Isu sentral tahapan pemikiran adalah upaya menerapkan ilmu pengetahuan modern untuk memecahkan masalah-masalah keagamaan, seperti geografi untuk membetulkan arah kiblat salat dan astronomi untuk menghitung (hisab) kalender Hijriah.
Meskipun mendapat perlawanan sengit dari kiai-kiai kolot (birokrat keagamaan kraton), tapi berhasil menarik minat sejumlah pemuda untuk bergabung dan menjadi santri Kiai Dahlan.
Untuk menggembleng mereka, Langgar Kidul dijadikan sekolah pemikiran (school of thought) sebagai arena mempertajam dan mendeseminasikan pemikiran pembaruan.
Di tempat inilah berlangsung diskusi bebas dalam mempersoalkan masalahmasalah agama maupun kehidupan yang saat itu dianggap tabu.
Langgar Kidul menjadi arena dialog bebas dan peng(k)ajian pemikiran Islam yang menandai metamorfosis dari tahap pemikiran ke tahap peng(k)ajian.
Penghancuran Langgar Kidul oleh birokrat keagamaan bukan sekadar masalah kiblat, tapi lebih dari itu karena mereka ketakutan sekolah pemikiran (bebas) ini dapat merusak agama Islam.
Setelah pembakaran Langgar Kidul, gerakan pembaruan memasuki masa jeda beberapa saat (1903-1905) karena Kiai Dahlan pergi memperdalam ilmu agama untuk kedua kalinya ke Tanah Suci.
Kesempatan ini dimanfaatkan untuk mengelaborasi intisari pemikiran Muhammad Abduh (1845-1905), terutama tentang perlunya pengajaran agama sekaligus ilmu modern. Tema inilah yang menjadi agenda utama Kiai Dahlan ketika pulang ke Tanah Air.

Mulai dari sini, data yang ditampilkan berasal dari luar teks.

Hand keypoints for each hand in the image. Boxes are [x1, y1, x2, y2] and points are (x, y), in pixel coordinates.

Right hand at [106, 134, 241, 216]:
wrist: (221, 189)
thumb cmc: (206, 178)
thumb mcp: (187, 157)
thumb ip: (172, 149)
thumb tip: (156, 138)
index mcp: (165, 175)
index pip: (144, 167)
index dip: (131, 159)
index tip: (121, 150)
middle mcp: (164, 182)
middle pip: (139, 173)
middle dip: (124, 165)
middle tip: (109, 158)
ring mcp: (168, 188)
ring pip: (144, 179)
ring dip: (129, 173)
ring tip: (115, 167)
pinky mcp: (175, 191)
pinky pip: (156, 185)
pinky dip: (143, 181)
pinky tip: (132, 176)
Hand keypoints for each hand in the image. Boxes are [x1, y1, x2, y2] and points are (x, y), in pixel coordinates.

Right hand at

Awal 1909 dia menceburkan diri dalam gerakan Budi Utomo, yang membuka kesempatan untuk mengajar di Sekolah Guru dan Sekolah Pamong Praja milik Belanda.
Kristalisasi gagasan integrasi pengajaran agama dan ilmu modern, diperkaya pengalaman keorganisasian di Budi Utomo, dan pengalaman mengajar di sekolah pemerintah Belanda, akhirnya membulatkan tekad Kiai Dahlan untuk merintis sekolah agama modern bernama Madrasah Ibtidaiyah Diniyah Islamiyah pada Desember 1911.

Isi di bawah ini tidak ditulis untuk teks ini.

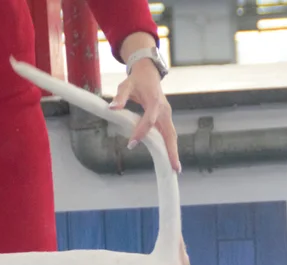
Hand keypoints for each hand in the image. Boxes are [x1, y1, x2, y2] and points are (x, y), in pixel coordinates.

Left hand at [110, 58, 180, 172]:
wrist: (148, 73)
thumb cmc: (136, 80)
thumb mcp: (125, 85)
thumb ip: (119, 97)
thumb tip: (111, 108)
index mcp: (154, 102)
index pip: (149, 121)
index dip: (141, 133)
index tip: (131, 145)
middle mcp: (164, 110)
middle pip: (169, 133)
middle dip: (171, 150)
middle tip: (174, 168)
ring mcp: (167, 116)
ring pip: (171, 136)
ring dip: (173, 152)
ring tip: (175, 169)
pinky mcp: (165, 119)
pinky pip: (168, 135)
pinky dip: (169, 147)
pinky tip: (169, 160)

Berdirinya sekolah agama modern menandai munculnya tahapan ketiga: pengajaran. Sampai di sini sudah berlangsung tiga pergeseran bentuk; bermula dari pemikiran, disusul gerakan peng(k)ajian, dan pengajaran.

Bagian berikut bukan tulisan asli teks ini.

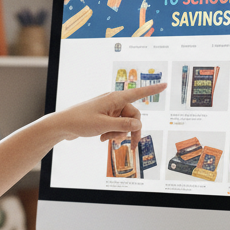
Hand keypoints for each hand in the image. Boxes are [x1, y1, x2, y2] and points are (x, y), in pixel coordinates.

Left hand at [52, 83, 166, 144]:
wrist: (63, 125)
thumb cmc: (81, 121)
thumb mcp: (104, 125)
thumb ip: (123, 124)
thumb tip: (139, 123)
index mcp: (115, 99)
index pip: (138, 93)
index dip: (152, 90)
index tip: (165, 85)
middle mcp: (113, 102)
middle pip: (133, 115)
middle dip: (131, 129)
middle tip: (131, 144)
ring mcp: (108, 110)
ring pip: (124, 123)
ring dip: (118, 133)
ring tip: (106, 139)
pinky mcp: (104, 117)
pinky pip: (115, 126)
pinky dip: (111, 133)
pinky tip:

Belum sampai setahun, kebutuhan untuk merawat dan menjamin keberlanjutan pemikiran-pemikiran baru, pola-pola peng(k)ajian baru, model pengajaran baru semakin tidak terbendung.
Pada 18 November 1912 berdirilah persyarikatan bernama Muhammadiyah. Ide dasar yang mendorong berdirinya persyarikatan adalah kesadaran bahwa untuk merealisasikan pemikiran, pengkajian, dan pengajaran harus dikerjakan secara kolektif-berjemaah.
Secara teologis, ini mengandung makna kesalehan pribadi harus melebur dan menjadi instrumen kesalehan sosial. Nilai agama secara pribadi harus menggembirakan dan secara sosial harus mampu mendorong kemajuan kehidupan masyarakat.
Refleksi historis masa awal Muhammadiyah berhasil menemukan kembali elan vital, ihwal, ataupun api pembaruan yang menjadi roh gerakan Islam berkemajuan. Sekalipun amal usaha Muhammadiyah melimpah, itu bukan esensi gerakannya.
Esensi, ihwal, dan akar gerakan Islam berkemajuan adalah eksperimental pemikiran, sedangkan amal usaha adalah buahnya.
Dari sini dapat diketahui bahwa orang yang terkesima (membanggakan) amal usaha, sebenarnya baru menginjakkan kakinya di halaman rumah, belum masuk di dalam rumah Muhammadiyah. Tidak terkecuali para aktivis maupun pemimpin organisasi ini yang merasa dirinya sudah ber-Muhammadiyah.
Sebagai catatan penutup, perlu ditegaskan kembali bahwa kesadaran tentang ihwal berdirinya Muhammadiyah sebagai suatu eksperimental pemikiran baru adalah temuan yang sungguh berharga.
Belakangan ini muncul sinyal yang mengabarkan bahwa jabatan-jabatan pemimpin Muhammadiyah banyak dihuni orang-orang yang alergi terhadap eksperimental pemikiran baru. Semoga sinyal itu keliru.